● Problem statement
Each line of the records containing "more" is to be copied out and returned.

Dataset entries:

┄┄┄┄┄┄

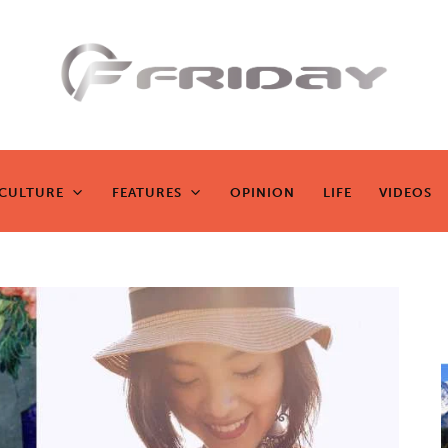
Fridayeveryd
ay
CULTURE
FEATURES
OPINION
LIFE
VIDEOS
CULTURE
FEATURES
OPINION
LIFE
VIDEOS
Zen journalism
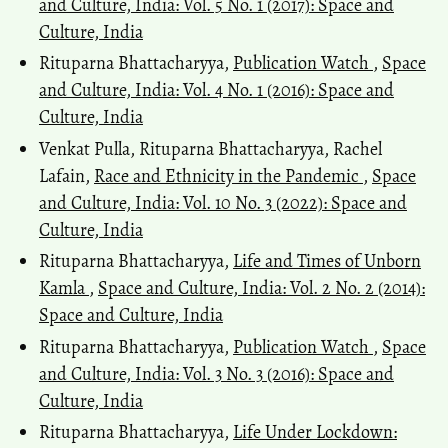
and Culture, India: Vol. 5 No. 1 (2017): Space and
Culture, India
Rituparna Bhattacharyya,
Publication Watch
,
Space
and Culture, India: Vol. 4 No. 1 (2016): Space and
Culture, India
Venkat Pulla, Rituparna Bhattacharyya, Rachel
Lafain,
Race and Ethnicity in the Pandemic
,
Space
and Culture, India: Vol. 10 No. 3 (2022): Space and
Culture, India
Rituparna Bhattacharyya,
Life and Times of Unborn
Kamla
,
Space and Culture, India: Vol. 2 No. 2 (2014):
Space and Culture, India
Rituparna Bhattacharyya,
Publication Watch
,
Space
and Culture, India: Vol. 3 No. 3 (2016): Space and
Culture, India
Rituparna Bhattacharyya,
Life Under Lockdown:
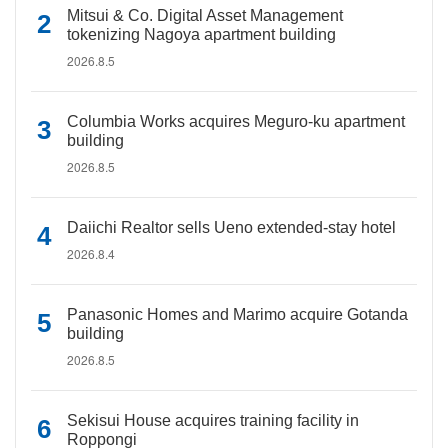
Mitsui & Co. Digital Asset Management
tokenizing Nagoya apartment building
2026.8.5
Columbia Works acquires Meguro-ku apartment
building
2026.8.5
Daiichi Realtor sells Ueno extended-stay hotel
2026.8.4
Panasonic Homes and Marimo acquire Gotanda
building
2026.8.5
Sekisui House acquires training facility in
Roppongi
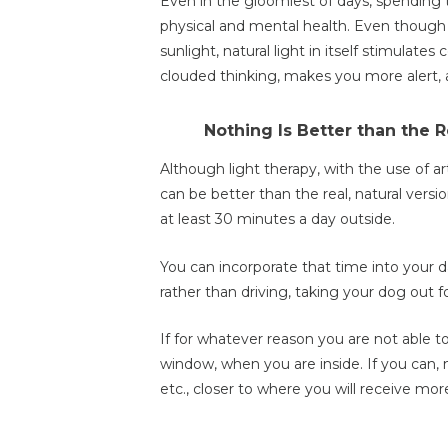
Even in the gloomiest of days, spending ti
physical and mental health. Even though
sunlight, natural light in itself stimulates
clouded thinking, makes you more alert, 
Nothing Is Better than the 
Although light therapy, with the use of arti
can be better than the real, natural versio
at least 30 minutes a day outside.
You can incorporate that time into your da
rather than driving, taking your dog out fo
If for whatever reason you are not able t
window, when you are inside. If you can, 
etc., closer to where you will receive more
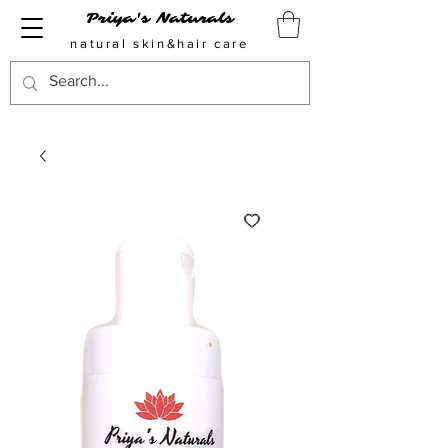
Priya's Naturals
natural skin&hair care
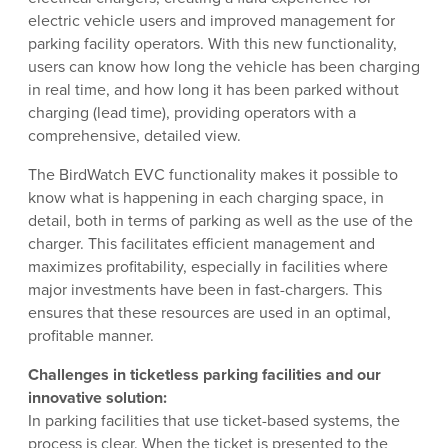
electric vehicle users and improved management for
parking facility operators. With this new functionality,
users can know how long the vehicle has been charging
in real time, and how long it has been parked without
charging (lead time), providing operators with a
comprehensive, detailed view.
The BirdWatch EVC functionality makes it possible to
know what is happening in each charging space, in
detail, both in terms of parking as well as the use of the
charger. This facilitates efficient management and
maximizes profitability, especially in facilities where
major investments have been in fast-chargers. This
ensures that these resources are used in an optimal,
profitable manner.
Challenges in ticketless parking facilities and our
innovative solution:
In parking facilities that use ticket-based systems, the
process is clear. When the ticket is presented to the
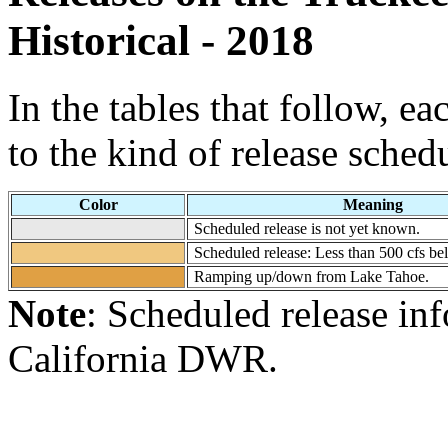
Historical - 2018
In the tables that follow, e
to the kind of release sched
Color
Meaning
Scheduled release is not yet known.
Scheduled release: Less than 500 cfs b
Ramping up/down from Lake Tahoe.
Note
: Scheduled release in
California DWR.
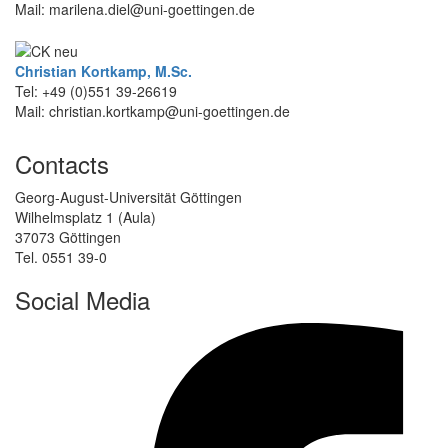
Mail: marilena.diel@uni-goettingen.de
Christian Kortkamp, M.Sc.
Tel: +49 (0)551 39-26619
Mail: christian.kortkamp@uni-goettingen.de
Contacts
Georg-August-Universität Göttingen
Wilhelmsplatz 1 (Aula)
37073 Göttingen
Tel. 0551 39-0
Social Media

┄┄┄┄┄┄

● Response
clouded thinking, makes you more alert, 
etc., closer to where you will receive more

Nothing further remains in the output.